2015 kam es in Kundus in Afghanistan zu einem schweren Zwischenfall, der den Arzt noch heute bestürzt. Damals flogen US-Streitkräfte Luftangriffe auf ein Krankenhaus von MSF. 42 Menschen starben. „Die Klinik wurde in der Nacht wiederholt beschossen, obwohl wir vorher die GPS-Koordinaten an die afghanische und die US-Armee durchgegeben und wiederholt betont hatten, dass es sich um eine rein medizinische Einrichtung handelt“, erinnert sich Stöbe. Das afghanische Verteidigungsministerium erklärte in der Folge, eine Gruppe von Terroristen mit leichten und schweren Waffen habe sich in der Klinik aufgehalten. Die NATO sprach von einem möglichen „Kollateralschaden“ bei einem Angriff auf feindliche Kämpfer. „Wir haben daraufhin eine unabhängige internationale Untersuchung gefordert, die es aber nie gegeben hat“, sagt Stöbe. Immerhin habe eine interne US-amerikanische Untersuchung ergeben, dass eine Verkettung von menschlichem und technischem Versagen den tragischen Vorfall verursacht hat. „Man hat sich entschuldigt“, betont Stöbe. „Aber das Wichtigste ist, dass die US-amerikanische Seite zugegeben hat, dass sich im Krankenhaus weder Kämpfer noch Munition befunden haben.“ Würden solche Vorwürfe von Konfliktparteien ungeprüft als Alibi genutzt, um Angriffe zu rechtfertigen, könne man das Völkerrecht vergessen.
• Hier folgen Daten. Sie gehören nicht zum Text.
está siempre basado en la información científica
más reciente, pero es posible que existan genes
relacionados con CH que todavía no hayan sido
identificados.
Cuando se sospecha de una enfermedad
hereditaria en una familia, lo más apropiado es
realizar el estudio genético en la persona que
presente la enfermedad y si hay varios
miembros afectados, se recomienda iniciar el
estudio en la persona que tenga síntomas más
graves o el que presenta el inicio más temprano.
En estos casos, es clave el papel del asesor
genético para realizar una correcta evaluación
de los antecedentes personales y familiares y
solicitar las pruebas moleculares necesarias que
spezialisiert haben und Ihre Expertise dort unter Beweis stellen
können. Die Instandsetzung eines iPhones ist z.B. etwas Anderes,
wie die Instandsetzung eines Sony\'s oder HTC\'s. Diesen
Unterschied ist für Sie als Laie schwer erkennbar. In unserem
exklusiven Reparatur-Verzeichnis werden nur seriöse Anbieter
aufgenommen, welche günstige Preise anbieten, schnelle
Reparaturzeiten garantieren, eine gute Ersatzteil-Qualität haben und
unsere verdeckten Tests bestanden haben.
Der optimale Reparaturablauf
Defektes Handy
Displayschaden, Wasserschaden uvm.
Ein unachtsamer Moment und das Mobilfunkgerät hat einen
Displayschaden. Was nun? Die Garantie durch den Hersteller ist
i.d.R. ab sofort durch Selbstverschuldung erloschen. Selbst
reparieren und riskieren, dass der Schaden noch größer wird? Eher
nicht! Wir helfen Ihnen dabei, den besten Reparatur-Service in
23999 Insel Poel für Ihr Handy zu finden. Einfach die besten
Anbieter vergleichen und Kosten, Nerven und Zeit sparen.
Das gelte aktuell auch für Gaza. Dort gebe es zurzeit keine unabhängigen Beobachter, die eine Einschätzung der Situation abgeben könnten. „Natürlich verurteilen wir die Hamas, wenn medizinische Einrichtungen als Schutzschilde missbraucht werden“, sagt Stöbe. Aber man appelliere auch an die israelischen Streitkräfte und die Regierung, das humanitäre Völkerrecht zu respektieren und medizinische Einrichtungen und Zivilisten zu schützen.
 

Prinzipien der Humanitären Hilfe

Organisationen wie das Rote Kreuz, der Rote Halbmond oder „Ärzte ohne Grenzen“, die im Kriegs- und Katastrophenfall Hilfe leisten, haben sich in Anlehnung an die Genfer Konventionen den grundlegenden humanitären Prinzipien der Unparteilichkeit, Unabhängigkeit und Neutralität verschrieben:

Unparteilichkeit: Jeder Mensch in akuter Not hat ein Recht auf Hilfe, ungeachtet seiner Nationalität, Religion, sozialen Stellung oder politischen Überzeugung. 
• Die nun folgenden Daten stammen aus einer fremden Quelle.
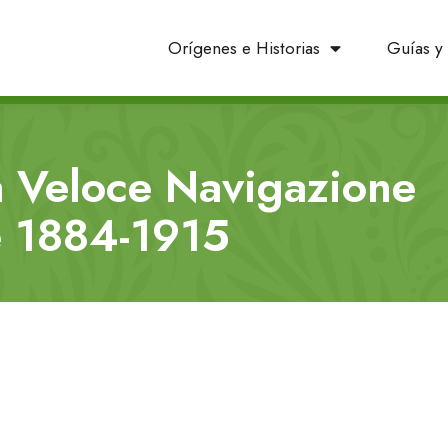
Orígenes e Historias
Guías y 
a Veloce Navigazione
e 1884-1915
Unabhängigkeit: Humanitäre Organisationen handeln unabhängig von politischer oder ­militärischer Einflussnahme. Sie bewahren sich auch finan­ziell einen Grad an Eigenständigkeit, der es ihnen ermöglicht, nach humanitären Prinzipien zu handeln.

Neutralität: Humanitäre Organisationen ergreifen in Kriegs- und Krisensituationen nicht Partei. Nur so ist gewährleistet, dass sie allen Bedürftigen helfen können.

Die humanitären Organisationen begreifen die Einhaltung der humanitären Prinzipien auch als Gewähr für die Sicherheit der eigenen Mitarbeiter und Einrichtungen.